▶ **Required action**
Please report each line of the data below that contains "items".

▶ **Supplied data**
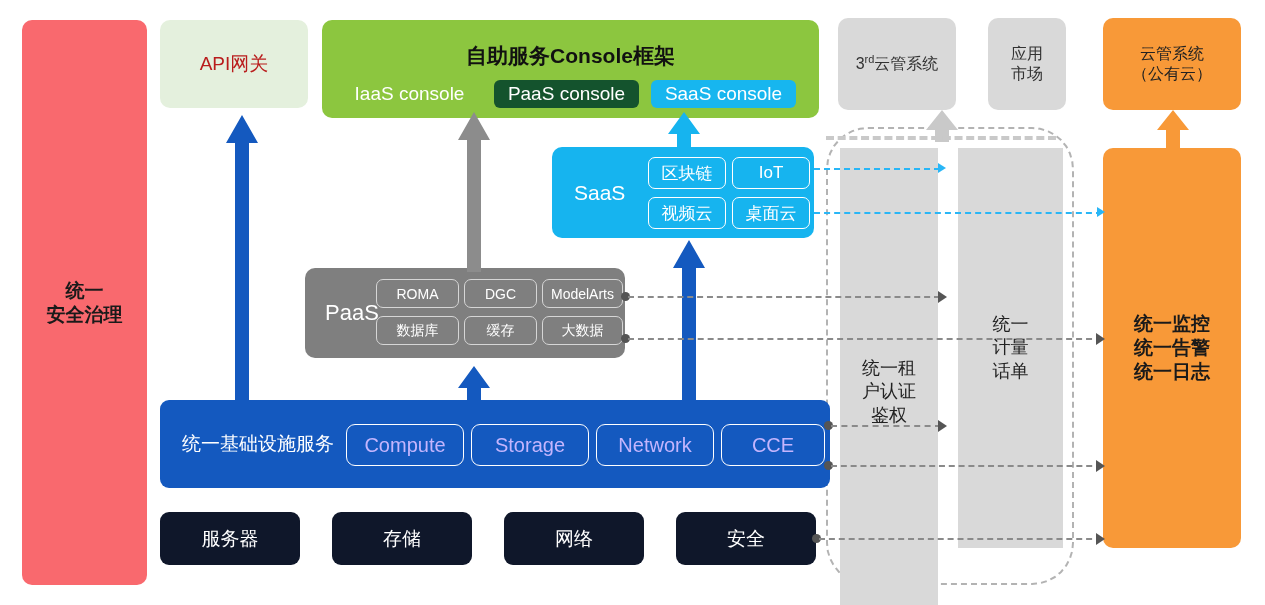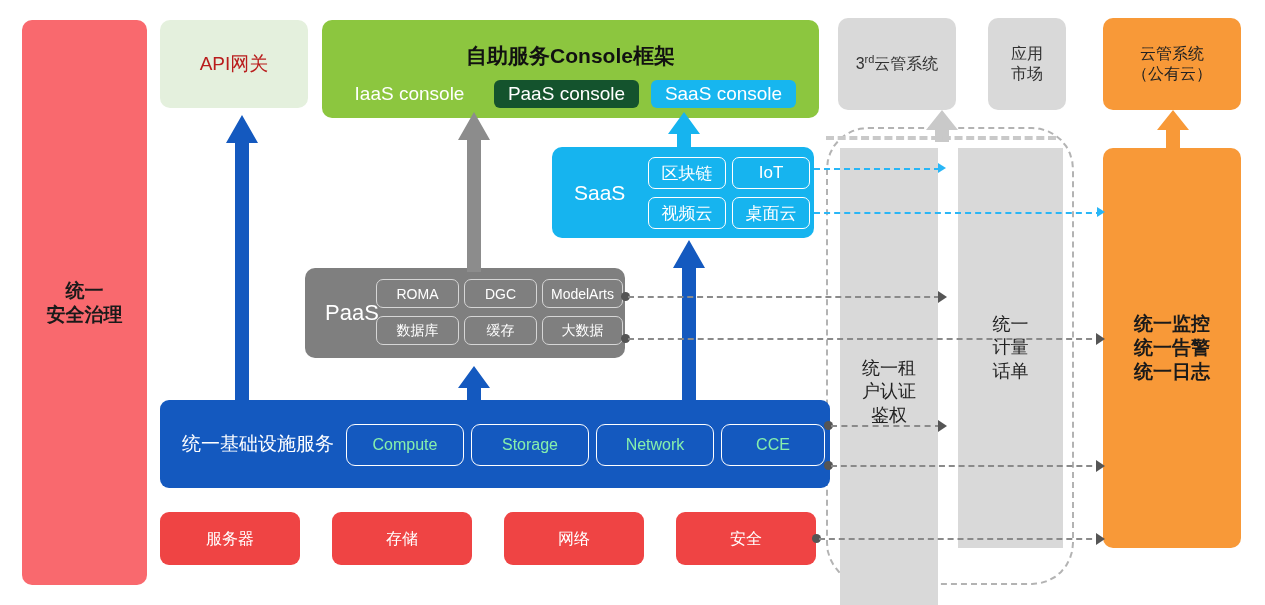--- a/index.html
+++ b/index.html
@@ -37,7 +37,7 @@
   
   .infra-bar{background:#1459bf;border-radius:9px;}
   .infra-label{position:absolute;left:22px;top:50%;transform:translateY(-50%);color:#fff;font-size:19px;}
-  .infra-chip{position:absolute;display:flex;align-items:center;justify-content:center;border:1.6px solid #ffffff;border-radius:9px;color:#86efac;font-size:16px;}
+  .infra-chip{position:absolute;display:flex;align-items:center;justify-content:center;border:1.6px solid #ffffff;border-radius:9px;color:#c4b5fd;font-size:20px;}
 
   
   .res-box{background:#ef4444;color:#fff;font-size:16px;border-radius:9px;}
* * *
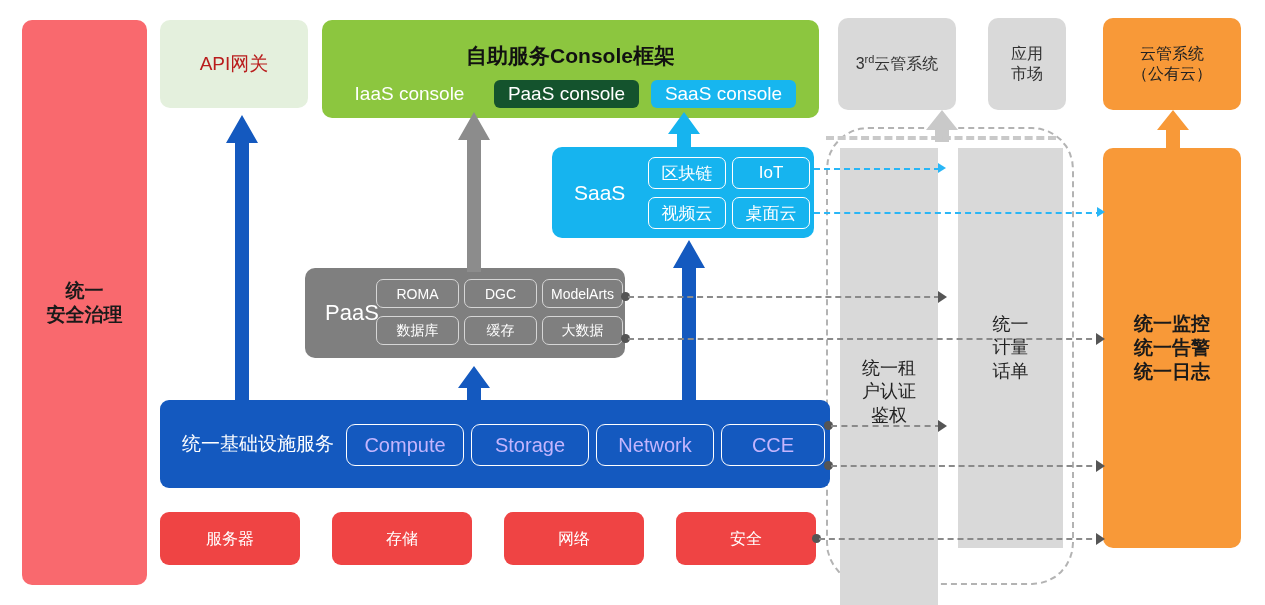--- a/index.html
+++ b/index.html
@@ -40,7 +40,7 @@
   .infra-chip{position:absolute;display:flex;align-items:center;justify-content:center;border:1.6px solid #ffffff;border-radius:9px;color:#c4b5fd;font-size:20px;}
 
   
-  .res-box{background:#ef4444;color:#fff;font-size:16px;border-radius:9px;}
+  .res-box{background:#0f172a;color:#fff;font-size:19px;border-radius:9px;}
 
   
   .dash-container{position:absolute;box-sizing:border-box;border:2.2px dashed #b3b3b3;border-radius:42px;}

▶ **Answer below**
-  .infra-chip{position:absolute;display:flex;align-items:center;justify-content:center;border:1.6px solid #ffffff;border-radius:9px;color:#86efac;font-size:16px;}
+  .infra-chip{position:absolute;display:flex;align-items:center;justify-content:center;border:1.6px solid #ffffff;border-radius:9px;color:#c4b5fd;font-size:20px;}
   .infra-chip{position:absolute;display:flex;align-items:center;justify-content:center;border:1.6px solid #ffffff;border-radius:9px;color:#c4b5fd;font-size:20px;}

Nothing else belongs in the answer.